Perché mettere in difficoltà il suo stesso governo? Perché Salvini sa benissimo che il governo Conte è destinato a perdere la partita a Bruxelles sulla procedura di infrazione e il programma di rientro del debito pubblico in vista della prossima legge di bilancio, e che quindi sarà necessario ricalibrare molte delle promesse e obiettivi del contratto di governo. Sa anche benissimo che la prossima Commissione europea – comunque vada – non sarà per nulla più indulgente verso l’Italia e che il governo molto difficilmente riuscirà a piazzare un suo nome per una posizione chiave all’interno del collegio dei 28 commissari. Se poi a questo aggiungiamo la prossima scadenza del mandato di Draghi a governatore della Bce e il nome di Jens Weidmann – il più falco tra i falchi del consiglio direttivo – come quello attualmente favorito a capo della banca centrale, le prospettive di una “riscossa sovranista”, declamata il giorno dopo le elezioni europee, appare sempre più lontana.
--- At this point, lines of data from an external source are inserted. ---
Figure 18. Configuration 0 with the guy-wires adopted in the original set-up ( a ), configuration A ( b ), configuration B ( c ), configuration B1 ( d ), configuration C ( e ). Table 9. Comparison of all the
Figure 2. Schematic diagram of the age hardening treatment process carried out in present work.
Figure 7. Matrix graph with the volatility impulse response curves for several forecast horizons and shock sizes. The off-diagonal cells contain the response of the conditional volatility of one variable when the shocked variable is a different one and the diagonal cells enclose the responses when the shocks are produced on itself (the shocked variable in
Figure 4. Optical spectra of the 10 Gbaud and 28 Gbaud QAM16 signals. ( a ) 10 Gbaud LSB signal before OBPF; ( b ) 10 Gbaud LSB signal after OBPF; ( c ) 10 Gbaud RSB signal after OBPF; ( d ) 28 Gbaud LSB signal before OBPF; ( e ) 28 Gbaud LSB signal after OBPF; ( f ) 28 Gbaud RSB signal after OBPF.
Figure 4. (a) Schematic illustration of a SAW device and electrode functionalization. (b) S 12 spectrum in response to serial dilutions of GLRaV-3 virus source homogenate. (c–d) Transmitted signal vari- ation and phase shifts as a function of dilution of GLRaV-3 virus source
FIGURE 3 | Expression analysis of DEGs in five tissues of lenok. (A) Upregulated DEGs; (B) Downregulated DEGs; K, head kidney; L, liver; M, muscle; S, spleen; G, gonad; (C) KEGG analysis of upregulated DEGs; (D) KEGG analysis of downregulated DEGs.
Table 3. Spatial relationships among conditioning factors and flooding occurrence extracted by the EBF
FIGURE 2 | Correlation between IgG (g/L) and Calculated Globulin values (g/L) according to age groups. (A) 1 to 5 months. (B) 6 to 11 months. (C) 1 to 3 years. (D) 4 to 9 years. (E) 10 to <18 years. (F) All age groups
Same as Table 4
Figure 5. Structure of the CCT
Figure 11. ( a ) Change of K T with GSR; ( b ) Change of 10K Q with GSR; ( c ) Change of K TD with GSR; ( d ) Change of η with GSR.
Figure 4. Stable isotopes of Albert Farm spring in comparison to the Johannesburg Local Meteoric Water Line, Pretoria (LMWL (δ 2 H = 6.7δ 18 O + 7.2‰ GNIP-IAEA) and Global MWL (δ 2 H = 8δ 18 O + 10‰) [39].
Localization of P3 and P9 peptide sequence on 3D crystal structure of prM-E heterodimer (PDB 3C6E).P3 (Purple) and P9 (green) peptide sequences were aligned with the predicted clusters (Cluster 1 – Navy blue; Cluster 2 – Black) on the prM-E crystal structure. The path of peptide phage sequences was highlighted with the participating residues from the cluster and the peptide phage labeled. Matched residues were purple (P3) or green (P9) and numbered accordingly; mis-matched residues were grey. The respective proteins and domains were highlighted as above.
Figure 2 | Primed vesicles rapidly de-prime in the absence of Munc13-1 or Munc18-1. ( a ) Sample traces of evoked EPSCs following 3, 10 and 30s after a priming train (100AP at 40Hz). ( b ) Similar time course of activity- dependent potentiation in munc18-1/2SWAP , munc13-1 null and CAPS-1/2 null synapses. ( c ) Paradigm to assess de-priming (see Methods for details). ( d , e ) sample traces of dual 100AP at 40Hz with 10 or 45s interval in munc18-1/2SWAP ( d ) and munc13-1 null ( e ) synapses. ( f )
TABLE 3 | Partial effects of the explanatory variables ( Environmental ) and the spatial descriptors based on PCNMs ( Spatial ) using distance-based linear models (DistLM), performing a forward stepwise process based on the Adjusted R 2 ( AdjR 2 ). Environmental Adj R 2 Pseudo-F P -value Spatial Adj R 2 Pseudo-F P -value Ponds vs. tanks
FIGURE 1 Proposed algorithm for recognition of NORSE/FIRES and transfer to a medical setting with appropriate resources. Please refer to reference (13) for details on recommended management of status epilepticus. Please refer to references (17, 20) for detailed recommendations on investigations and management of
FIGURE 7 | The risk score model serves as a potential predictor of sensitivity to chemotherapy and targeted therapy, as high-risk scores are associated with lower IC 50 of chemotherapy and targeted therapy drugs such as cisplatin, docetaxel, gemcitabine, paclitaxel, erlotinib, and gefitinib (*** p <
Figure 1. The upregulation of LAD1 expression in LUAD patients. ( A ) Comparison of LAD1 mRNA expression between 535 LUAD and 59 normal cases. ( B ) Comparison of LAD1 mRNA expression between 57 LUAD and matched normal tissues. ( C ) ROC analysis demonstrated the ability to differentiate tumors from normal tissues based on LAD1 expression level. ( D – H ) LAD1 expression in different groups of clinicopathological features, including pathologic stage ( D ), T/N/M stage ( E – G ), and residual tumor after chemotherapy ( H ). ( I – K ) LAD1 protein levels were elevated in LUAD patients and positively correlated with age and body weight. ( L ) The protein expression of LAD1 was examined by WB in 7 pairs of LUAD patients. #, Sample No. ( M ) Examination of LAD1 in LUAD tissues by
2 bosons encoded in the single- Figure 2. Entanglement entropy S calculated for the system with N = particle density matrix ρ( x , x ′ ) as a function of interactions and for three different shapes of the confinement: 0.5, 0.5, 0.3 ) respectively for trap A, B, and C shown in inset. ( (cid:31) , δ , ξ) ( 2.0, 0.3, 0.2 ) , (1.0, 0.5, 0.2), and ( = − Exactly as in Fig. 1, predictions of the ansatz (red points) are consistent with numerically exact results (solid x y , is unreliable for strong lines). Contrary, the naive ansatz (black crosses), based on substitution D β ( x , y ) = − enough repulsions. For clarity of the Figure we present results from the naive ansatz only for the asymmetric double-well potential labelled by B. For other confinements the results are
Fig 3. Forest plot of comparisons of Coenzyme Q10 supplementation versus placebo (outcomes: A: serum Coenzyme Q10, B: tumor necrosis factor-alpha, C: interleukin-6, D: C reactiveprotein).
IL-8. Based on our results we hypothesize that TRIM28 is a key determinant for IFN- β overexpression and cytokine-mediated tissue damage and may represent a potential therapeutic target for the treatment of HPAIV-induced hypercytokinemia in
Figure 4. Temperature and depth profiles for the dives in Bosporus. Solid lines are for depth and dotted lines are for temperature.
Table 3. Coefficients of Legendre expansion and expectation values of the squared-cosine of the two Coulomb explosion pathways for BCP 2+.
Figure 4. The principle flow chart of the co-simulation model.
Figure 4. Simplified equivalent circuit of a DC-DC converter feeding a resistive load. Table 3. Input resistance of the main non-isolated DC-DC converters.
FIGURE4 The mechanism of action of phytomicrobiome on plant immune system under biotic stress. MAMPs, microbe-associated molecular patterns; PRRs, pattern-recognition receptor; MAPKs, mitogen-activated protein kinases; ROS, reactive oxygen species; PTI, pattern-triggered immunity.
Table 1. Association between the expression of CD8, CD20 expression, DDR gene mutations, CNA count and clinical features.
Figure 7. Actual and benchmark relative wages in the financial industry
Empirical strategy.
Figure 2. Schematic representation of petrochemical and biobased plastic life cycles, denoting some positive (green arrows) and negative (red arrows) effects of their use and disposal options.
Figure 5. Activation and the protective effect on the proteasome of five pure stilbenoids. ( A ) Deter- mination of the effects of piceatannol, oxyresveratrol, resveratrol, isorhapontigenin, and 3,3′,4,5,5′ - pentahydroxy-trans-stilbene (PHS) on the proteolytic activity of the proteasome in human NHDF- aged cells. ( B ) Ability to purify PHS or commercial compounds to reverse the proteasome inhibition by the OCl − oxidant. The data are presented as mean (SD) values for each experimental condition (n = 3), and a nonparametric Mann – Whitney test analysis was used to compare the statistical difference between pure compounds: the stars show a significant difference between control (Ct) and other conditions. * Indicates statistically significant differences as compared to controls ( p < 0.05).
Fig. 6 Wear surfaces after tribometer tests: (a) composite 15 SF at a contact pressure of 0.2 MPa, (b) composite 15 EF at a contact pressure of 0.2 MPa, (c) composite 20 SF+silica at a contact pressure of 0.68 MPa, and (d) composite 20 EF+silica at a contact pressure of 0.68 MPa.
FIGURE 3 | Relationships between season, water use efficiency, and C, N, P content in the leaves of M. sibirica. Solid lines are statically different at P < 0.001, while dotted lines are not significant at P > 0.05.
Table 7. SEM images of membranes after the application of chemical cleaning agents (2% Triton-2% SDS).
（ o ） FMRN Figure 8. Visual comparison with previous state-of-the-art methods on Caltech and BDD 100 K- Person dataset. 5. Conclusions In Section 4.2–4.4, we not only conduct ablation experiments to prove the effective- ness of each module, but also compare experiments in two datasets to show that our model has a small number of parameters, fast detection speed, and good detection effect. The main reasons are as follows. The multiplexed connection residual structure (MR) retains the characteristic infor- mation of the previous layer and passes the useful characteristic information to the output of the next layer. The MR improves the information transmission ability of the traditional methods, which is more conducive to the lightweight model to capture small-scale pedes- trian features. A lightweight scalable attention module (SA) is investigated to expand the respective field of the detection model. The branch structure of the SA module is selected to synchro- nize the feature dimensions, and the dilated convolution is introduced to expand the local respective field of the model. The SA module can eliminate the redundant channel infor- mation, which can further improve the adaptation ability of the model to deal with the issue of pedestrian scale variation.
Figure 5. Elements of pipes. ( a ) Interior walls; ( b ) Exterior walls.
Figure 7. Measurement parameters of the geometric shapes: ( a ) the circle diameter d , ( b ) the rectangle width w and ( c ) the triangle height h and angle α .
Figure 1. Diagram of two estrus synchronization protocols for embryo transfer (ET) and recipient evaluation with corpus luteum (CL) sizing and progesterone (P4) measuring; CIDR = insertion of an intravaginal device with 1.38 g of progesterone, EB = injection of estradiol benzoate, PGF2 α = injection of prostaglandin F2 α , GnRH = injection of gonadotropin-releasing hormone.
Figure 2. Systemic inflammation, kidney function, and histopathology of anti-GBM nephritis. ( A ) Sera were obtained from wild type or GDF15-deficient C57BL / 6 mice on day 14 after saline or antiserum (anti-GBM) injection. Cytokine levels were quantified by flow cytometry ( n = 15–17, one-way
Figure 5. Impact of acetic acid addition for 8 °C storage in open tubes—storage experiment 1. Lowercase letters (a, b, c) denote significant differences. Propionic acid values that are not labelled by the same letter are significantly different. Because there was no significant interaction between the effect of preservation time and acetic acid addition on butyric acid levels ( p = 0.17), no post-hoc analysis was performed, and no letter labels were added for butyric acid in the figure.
La tattica di piccolo cabotaggio adottata dalla Lega è quindi quella di strappare sempre più consensi all’interno di una compagine di governo debole, su cui spadroneggiare, assestando nei momenti critici dei colpi controllati ai danni di Conte e Tria, diretti in realtà alle istituzioni europee. L’obiettivo tattico è quello di mostrare, in forme sempre plateali, quanto la Lega non abbia paura di avanzare proposte “scomode” e soluzioni “ambiziose” per risolvere “i problemi degli italiani”, anche facendo andare su tutte le furie Bruxelles e la componente più istituzionale del suo governo. Proposte e soluzioni che la Lega sa bene di non poter davvero realizzare e che servono solo come esca per trascinare il dibattito pubblico nella direzione voluta e pescare un consenso sempre più vasto nei diversi settori del Paese. «A me interessa il risultato», ha dichiarato Salvini: come a dire, se a Conte e Tria non stanno bene i miniBot trovino loro soluzioni alternative per risolvere il problema di centinaia di imprese italiane. E quando Conte e Tria non avranno potuto trovare una soluzione reale – che dovrebbe passare per una lucida e complessa strategia di rinegoziazione delle regole europee – la Lega potrà ergersi a unica forza politica ad aver avanzato una risposta, osteggiata dall’Europa dei banchieri, di Soros ecc…
Mimare uno scontro con l’Europa per scaricare su altri le responsabilità delle promesse mancate del programma di governo, restando sulla cresta dell’onda del consenso: questa la tattica retorico-illusionistica che muove la Lega. Un gioco che alla lunga non può funzionare. Perché i nodi e conseguenze di una simile messinscena di scontro con le istituzioni europee arriveranno presto al pettine. E lì non basterà distrarre gli italiani con un’altra trovata da dare in pasto ai media. Bisognerà dare risposte concrete, che nel frattempo saranno diventate enormemente difficili nel quadro di un’Italia sempre più isolata a livello internazionale, sempre più vulnerabile e preda sicura della prossima crisi finanziaria.
*Giuseppe Montalbano è ricercatore precario in teoria e scienza politica.